Edit the listing so that every "登場予定" becomes "発売予定", keeping all other text the same. Leave the pictures out of your answer.

### Extracted listing
# # # #

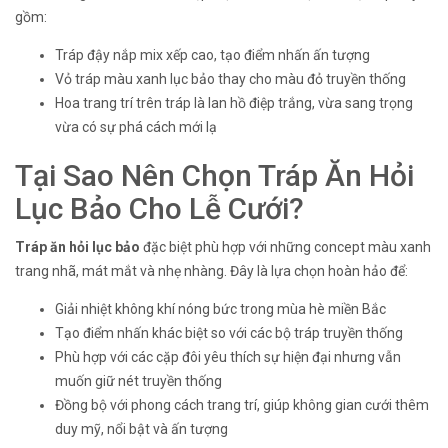
gồm:
Tráp đậy nắp mix xếp cao, tạo điểm nhấn ấn tượng
Vỏ tráp màu xanh lục bảo thay cho màu đỏ truyền thống
Hoa trang trí trên tráp là lan hồ điệp trắng, vừa sang trọng
vừa có sự phá cách mới lạ
Tại Sao Nên Chọn Tráp Ăn Hỏi
Lục Bảo Cho Lễ Cưới?
Tráp ăn hỏi lục bảo
đặc biệt phù hợp với những concept màu xanh
trang nhã, mát mắt và nhẹ nhàng. Đây là lựa chọn hoàn hảo để:
Giải nhiệt không khí nóng bức trong mùa hè miền Bắc
Tạo điểm nhấn khác biệt so với các bộ tráp truyền thống
Phù hợp với các cặp đôi yêu thích sự hiện đại nhưng vẫn
muốn giữ nét truyền thống
Đồng bộ với phong cách trang trí, giúp không gian cưới thêm
duy mỹ, nổi bật và ấn tượng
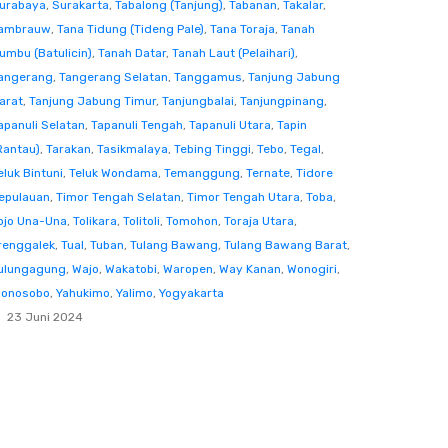
urabaya
,
Surakarta
,
Tabalong (Tanjung)
,
Tabanan
,
Takalar
,
ambrauw
,
Tana Tidung (Tideng Pale)
,
Tana Toraja
,
Tanah
umbu (Batulicin)
,
Tanah Datar
,
Tanah Laut (Pelaihari)
,
angerang
,
Tangerang Selatan
,
Tanggamus
,
Tanjung Jabung
arat
,
Tanjung Jabung Timur
,
Tanjungbalai
,
Tanjungpinang
,
apanuli Selatan
,
Tapanuli Tengah
,
Tapanuli Utara
,
Tapin
Rantau)
,
Tarakan
,
Tasikmalaya
,
Tebing Tinggi
,
Tebo
,
Tegal
,
eluk Bintuni
,
Teluk Wondama
,
Temanggung
,
Ternate
,
Tidore
epulauan
,
Timor Tengah Selatan
,
Timor Tengah Utara
,
Toba
,
ojo Una-Una
,
Tolikara
,
Tolitoli
,
Tomohon
,
Toraja Utara
,
renggalek
,
Tual
,
Tuban
,
Tulang Bawang
,
Tulang Bawang Barat
,
ulungagung
,
Wajo
,
Wakatobi
,
Waropen
,
Way Kanan
,
Wonogiri
,
onosobo
,
Yahukimo
,
Yalimo
,
Yogyakarta
23 Juni 2024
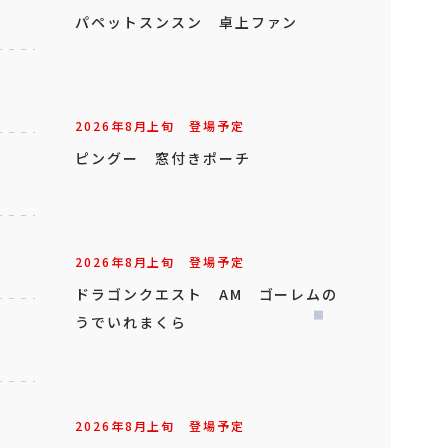
パペットスンスン 卓上ファン
2026年
8
月
上旬
登場予定
ピングー 窓付きポーチ
2026年
8
月
上旬
登場予定
ドラゴンクエスト AM ゴーレムの
うでいれまくら
2026年
8
月
上旬
登場予定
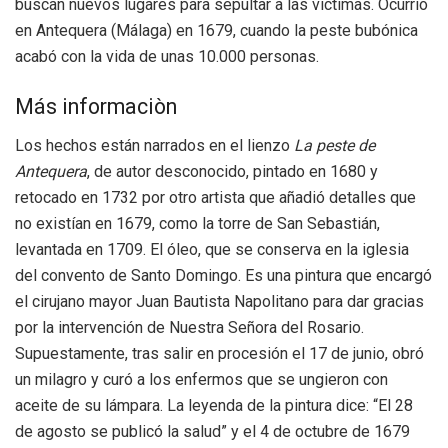
buscan nuevos lugares para sepultar a las víctimas. Ocurrió
en Antequera (Málaga) en 1679, cuando la peste bubónica
acabó con la vida de unas 10.000 personas.
Más informaciòn
Los hechos están narrados en el lienzo
La peste de
Antequera
, de autor desconocido, pintado en 1680 y
retocado en 1732 por otro artista que añadió detalles que
no existían en 1679, como la torre de San Sebastián,
levantada en 1709. El óleo, que se conserva en la iglesia
del convento de Santo Domingo. Es una pintura que encargó
el cirujano mayor Juan Bautista Napolitano para dar gracias
por la intervención de Nuestra Señora del Rosario.
Supuestamente, tras salir en procesión el 17 de junio, obró
un milagro y curó a los enfermos que se ungieron con
aceite de su lámpara. La leyenda de la pintura dice: “El 28
de agosto se publicó la salud” y el 4 de octubre de 1679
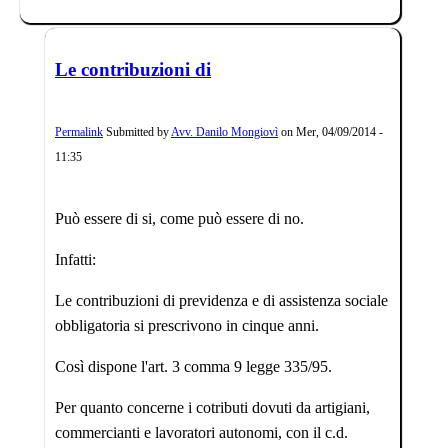
Le contribuzioni di
Permalink
Submitted by
Avv. Danilo Mongiovì
on
Mer, 04/09/2014 -
11:35
Può essere di si, come può essere di no.
Infatti:
Le contribuzioni di previdenza e di assistenza sociale
obbligatoria si prescrivono in cinque anni.
Così dispone l'art. 3 comma 9 legge 335/95.
Per quanto concerne i cotributi dovuti da artigiani,
commercianti e lavoratori autonomi, con il c.d.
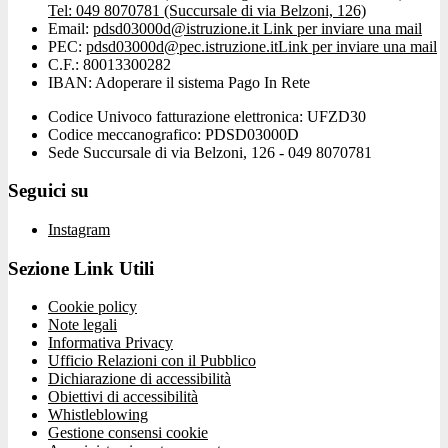
Tel: 049 8070781 (Succursale di via Belzoni, 126)
Email:
pdsd03000d@istruzione.it
Link per inviare una mail
PEC:
pdsd03000d@pec.istruzione.it
Link per inviare una mail
C.F.: 80013300282
IBAN: Adoperare il sistema Pago In Rete
Codice Univoco fatturazione elettronica: UFZD30
Codice meccanografico: PDSD03000D
Sede Succursale di via Belzoni, 126 - 049 8070781
Seguici su
Instagram
Sezione Link Utili
Cookie policy
Note legali
Informativa Privacy
Ufficio Relazioni con il Pubblico
Dichiarazione di accessibilità
Obiettivi di accessibilità
Whistleblowing
Gestione consensi cookie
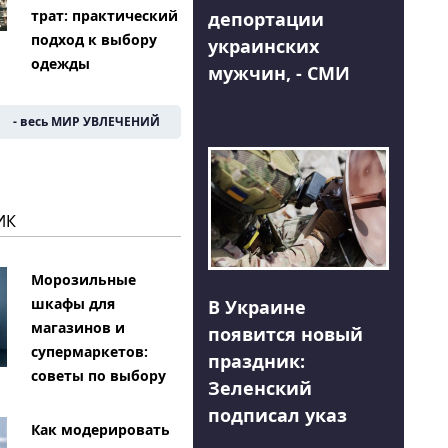
трат: практический
депортации
подход к выбору
украинских
одежды
мужчин, - СМИ
- весь МИР УВЛЕЧЕНИЙ
ИК
Морозильные
шкафы для
В Украине
магазинов и
появится новый
супермаркетов:
праздник:
советы по выбору
Зеленский
подписал указ
Как модерировать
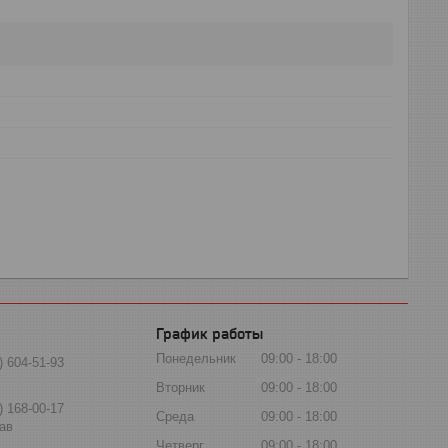
График работы
Понедельник
09:00
18:00
) 604-51-93
Вторник
09:00
18:00
) 168-00-17
Среда
09:00
18:00
ав
Четверг
09:00
18:00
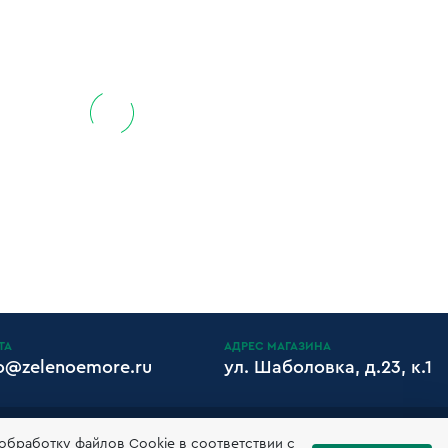
ТА
АДРЕС МАГАЗИНА
fo@zelenoemore.ru
ул. Шаболовка, д.23, к.1
ИЗИТЫ
 обработку файлов Сookie в соответствии с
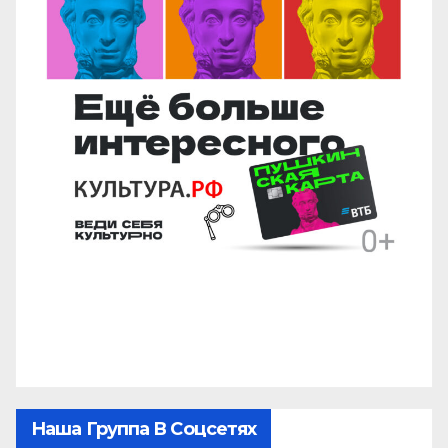
Наша Группа В Соцсетях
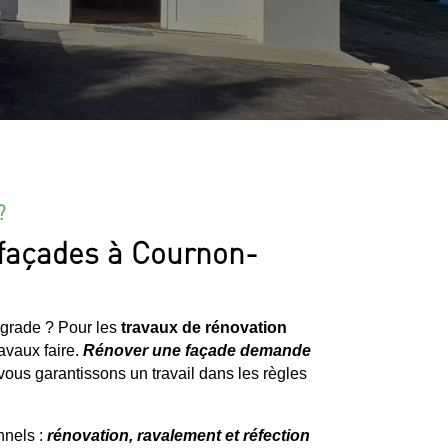
?
 façades à Cournon-
égrade ? Pour les
travaux de rénovation
ravaux faire.
Rénover une façade demande
vous garantissons un travail dans les règles
nnels :
rénovation, ravalement et réfection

# # # #

### Answer box
gồm:
Tráp đậy nắp mix xếp cao, tạo điểm nhấn ấn tượng
Vỏ tráp màu xanh lục bảo thay cho màu đỏ truyền thống
Hoa trang trí trên tráp là lan hồ điệp trắng, vừa sang trọng
vừa có sự phá cách mới lạ
Tại Sao Nên Chọn Tráp Ăn Hỏi
Lục Bảo Cho Lễ Cưới?
Tráp ăn hỏi lục bảo
đặc biệt phù hợp với những concept màu xanh
trang nhã, mát mắt và nhẹ nhàng. Đây là lựa chọn hoàn hảo để:
Giải nhiệt không khí nóng bức trong mùa hè miền Bắc
Tạo điểm nhấn khác biệt so với các bộ tráp truyền thống
Phù hợp với các cặp đôi yêu thích sự hiện đại nhưng vẫn
muốn giữ nét truyền thống
Đồng bộ với phong cách trang trí, giúp không gian cưới thêm
duy mỹ, nổi bật và ấn tượng
urabaya
,
Surakarta
,
Tabalong (Tanjung)
,
Tabanan
,
Takalar
,
ambrauw
,
Tana Tidung (Tideng Pale)
,
Tana Toraja
,
Tanah
umbu (Batulicin)
,
Tanah Datar
,
Tanah Laut (Pelaihari)
,
angerang
,
Tangerang Selatan
,
Tanggamus
,
Tanjung Jabung
arat
,
Tanjung Jabung Timur
,
Tanjungbalai
,
Tanjungpinang
,
apanuli Selatan
,
Tapanuli Tengah
,
Tapanuli Utara
,
Tapin
Rantau)
,
Tarakan
,
Tasikmalaya
,
Tebing Tinggi
,
Tebo
,
Tegal
,
eluk Bintuni
,
Teluk Wondama
,
Temanggung
,
Ternate
,
Tidore
epulauan
,
Timor Tengah Selatan
,
Timor Tengah Utara
,
Toba
,
ojo Una-Una
,
Tolikara
,
Tolitoli
,
Tomohon
,
Toraja Utara
,
renggalek
,
Tual
,
Tuban
,
Tulang Bawang
,
Tulang Bawang Barat
,
ulungagung
,
Wajo
,
Wakatobi
,
Waropen
,
Way Kanan
,
Wonogiri
,
onosobo
,
Yahukimo
,
Yalimo
,
Yogyakarta
23 Juni 2024
パペットスンスン 卓上ファン
2026年
8
月
上旬
発売予定
ピングー 窓付きポーチ
2026年
8
月
上旬
発売予定
ドラゴンクエスト AM ゴーレムの
うでいれまくら
2026年
8
月
上旬
発売予定
buscan nuevos lugares para sepultar a las víctimas. Ocurrió
en Antequera (Málaga) en 1679, cuando la peste bubónica
acabó con la vida de unas 10.000 personas.
Más informaciòn
Los hechos están narrados en el lienzo
La peste de
Antequera
, de autor desconocido, pintado en 1680 y
retocado en 1732 por otro artista que añadió detalles que
no existían en 1679, como la torre de San Sebastián,
levantada en 1709. El óleo, que se conserva en la iglesia
del convento de Santo Domingo. Es una pintura que encargó
el cirujano mayor Juan Bautista Napolitano para dar gracias
por la intervención de Nuestra Señora del Rosario.
Supuestamente, tras salir en procesión el 17 de junio, obró
un milagro y curó a los enfermos que se ungieron con
aceite de su lámpara. La leyenda de la pintura dice: “El 28
de agosto se publicó la salud” y el 4 de octubre de 1679
Le contribuzioni di
Permalink
Submitted by
Avv. Danilo Mongiovì
on
Mer, 04/09/2014 -
11:35
Può essere di si, come può essere di no.
Infatti:
Le contribuzioni di previdenza e di assistenza sociale
obbligatoria si prescrivono in cinque anni.
Così dispone l'art. 3 comma 9 legge 335/95.
Per quanto concerne i cotributi dovuti da artigiani,
commercianti e lavoratori autonomi, con il c.d.
Tel: 049 8070781 (Succursale di via Belzoni, 126)
Email:
pdsd03000d@istruzione.it
Link per inviare una mail
PEC:
pdsd03000d@pec.istruzione.it
Link per inviare una mail
C.F.: 80013300282
IBAN: Adoperare il sistema Pago In Rete
Codice Univoco fatturazione elettronica: UFZD30
Codice meccanografico: PDSD03000D
Sede Succursale di via Belzoni, 126 - 049 8070781
Seguici su
Instagram
Sezione Link Utili
Cookie policy
Note legali
Informativa Privacy
Ufficio Relazioni con il Pubblico
Dichiarazione di accessibilità
Obiettivi di accessibilità
Whistleblowing
Gestione consensi cookie
трат: практический
депортации
подход к выбору
украинских
одежды
мужчин, - СМИ
- весь МИР УВЛЕЧЕНИЙ
ИК
Морозильные
шкафы для
В Украине
магазинов и
появится новый
супермаркетов:
праздник:
советы по выбору
Зеленский
подписал указ
Как модерировать
График работы
Понедельник
09:00
18:00
) 604-51-93
Вторник
09:00
18:00
) 168-00-17
Среда
09:00
18:00
ав
Четверг
09:00
18:00
ТА
АДРЕС МАГАЗИНА
fo@zelenoemore.ru
ул. Шаболовка, д.23, к.1
ИЗИТЫ
 обработку файлов Сookie в соответствии с
Наша Группа В Соцсетях
?
 façades à Cournon-
égrade ? Pour les
travaux de rénovation
ravaux faire.
Rénover une façade demande
vous garantissons un travail dans les règles
nnels :
rénovation, ravalement et réfection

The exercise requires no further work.